Si 65% des initiatives sont dans l'IA générative, sur quoi portent les 35% restant ?

Lors de la neuvième édition du notre incubateur startups, deux des six jeunes pousses qui nous ont rejoints sont spécialisées sur la blockchain. Et en effet, ces sujets nous intéressent et nous pensons qu'il y a une intrication très forte entre IA et blockchain. Cette dernière sécurise, rassure, trace, et historise, là où l'IA est génératrice. Nous souhaitons maitriser cette intrication naturelle dans les années à venir, pour nous, pour nos clients, et pour nos partenaires, qui vont être soumis à des lois comme le DPP.

"Nous avons quelques projets de blockchain pour que les équipes métiers imaginent les usages appliqués à leur domaine."

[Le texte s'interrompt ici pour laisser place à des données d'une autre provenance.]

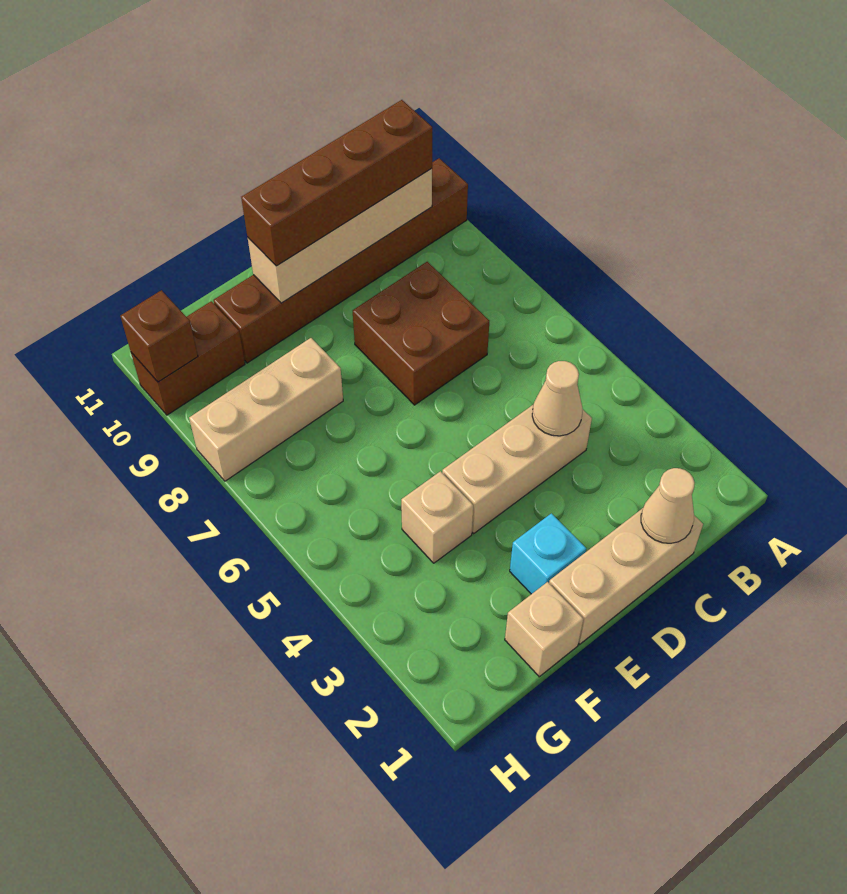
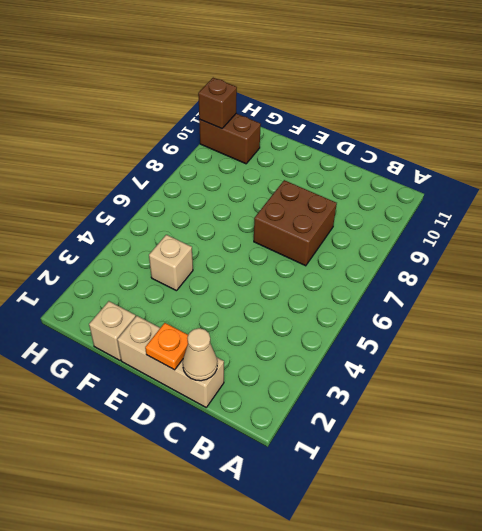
orange plate D1 level 2 -> none
none -> brown brick A10:F10 level 1
none -> tan brick C4:E4 level 1
none -> cyan brick E2 level 1

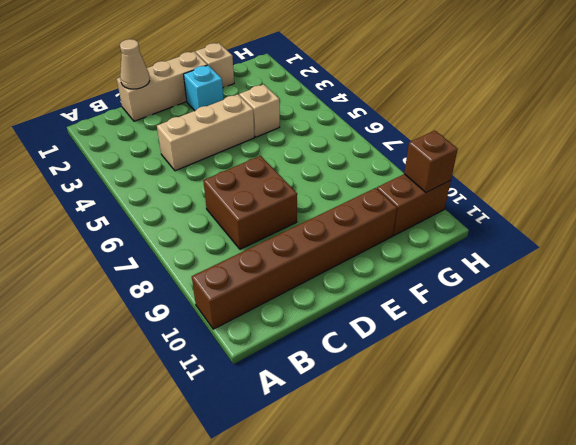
none -> tan brick F8:H8 level 1
none -> tan brick B10:E10 level 2
none -> tan cone C4 level 2

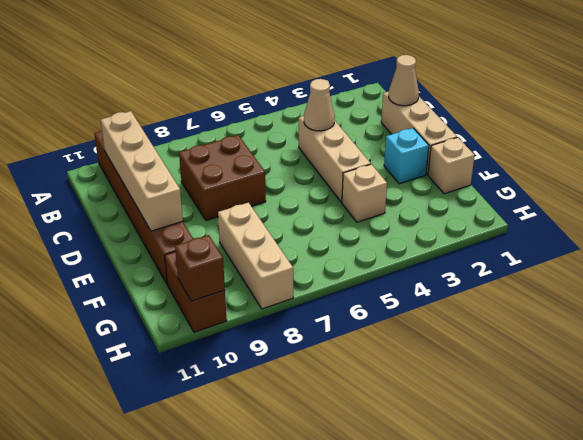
none -> brown brick B10:E10 level 3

Depuis le 3 juillet 2024, lors des événements internes, nous proposons à nos collaborateurs d'avoir un NFT correspondant pour les collectionner. C'est une façon d'acculturer l'entreprise à ces nouvelles technologies qui vont prendre en valeur. Nous avons quelques projets de blockchain qui se mettent en œuvre pour que les équipes métiers puissent imaginer les usages appliqués à leur domaine. La blockchain est dans une phase de désillusion sur la courbe de Gartner, mais elle va revenir et se répandre un peu partout autour de nous.

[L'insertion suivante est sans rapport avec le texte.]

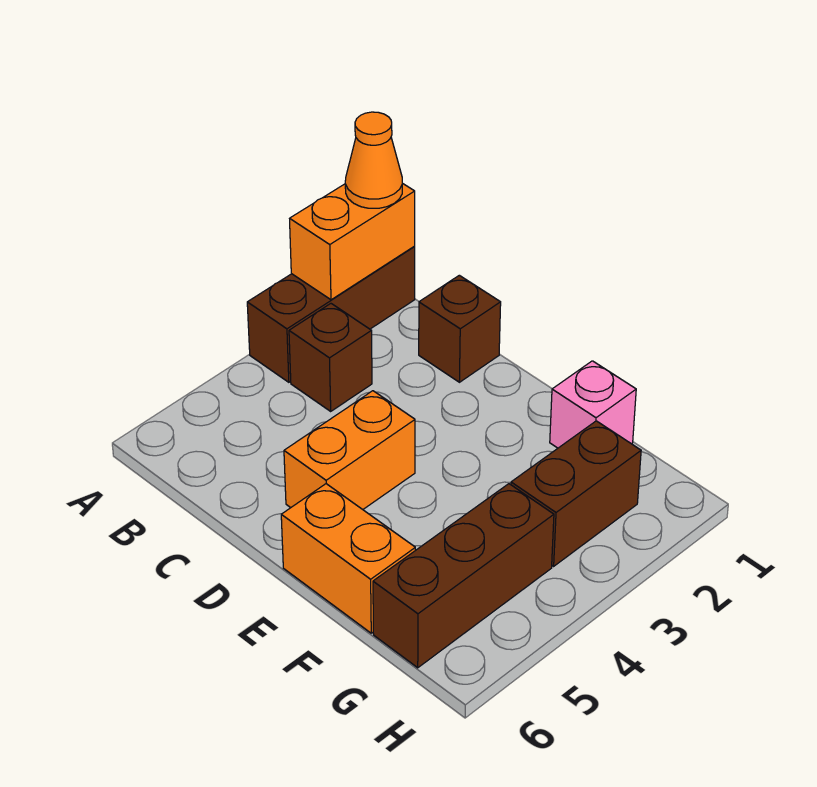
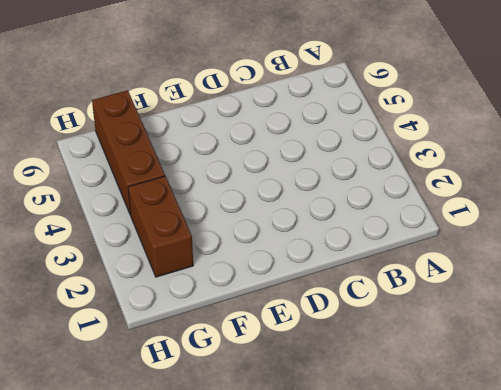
none -> brown brick A1:A3 level 1
none -> brown brick B3 level 1

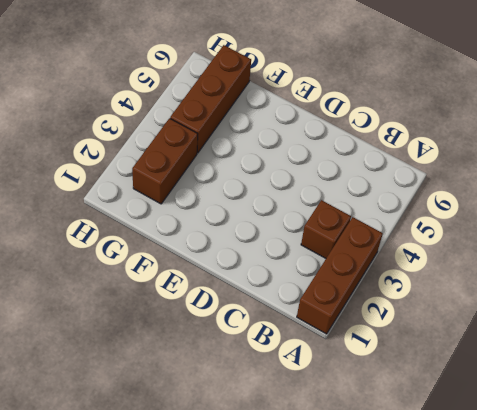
none -> brown brick C1 level 1
none -> orange brick D4:D5 level 1

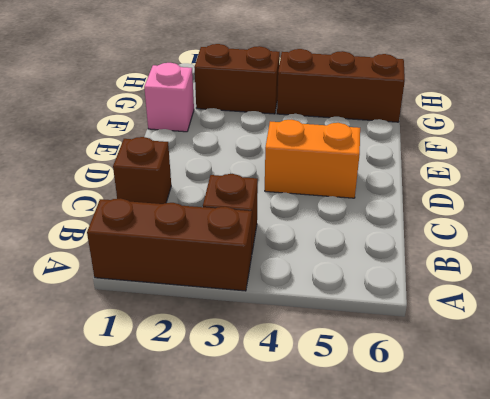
none -> orange brick E6:F6 level 1
none -> orange brick A1:A2 level 2

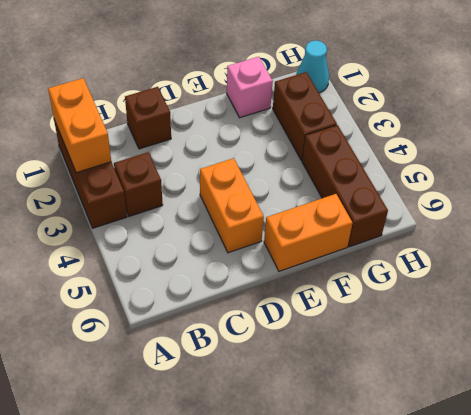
cyan cone H1 level 1 -> none
none -> orange cone A1 level 3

Et enfin, nous explorons des initiatives de réalité mixte. Mais nous n'en sommes qu'au début, donc je ne peux pas trop m'avancer. Nous nous intéressons à la vie d'un produit en 3D et comment l'utiliser tout au long du parcours de recherche. Nous avons bien vu que le buzz du métaverse n'a pas pris, mais il est le début d'un mouvement qui s'inscrit dans la durée. Dans les années à venir, la nature des écrans et le Web.30 va clairement aller vers du mixte type Apple Vision.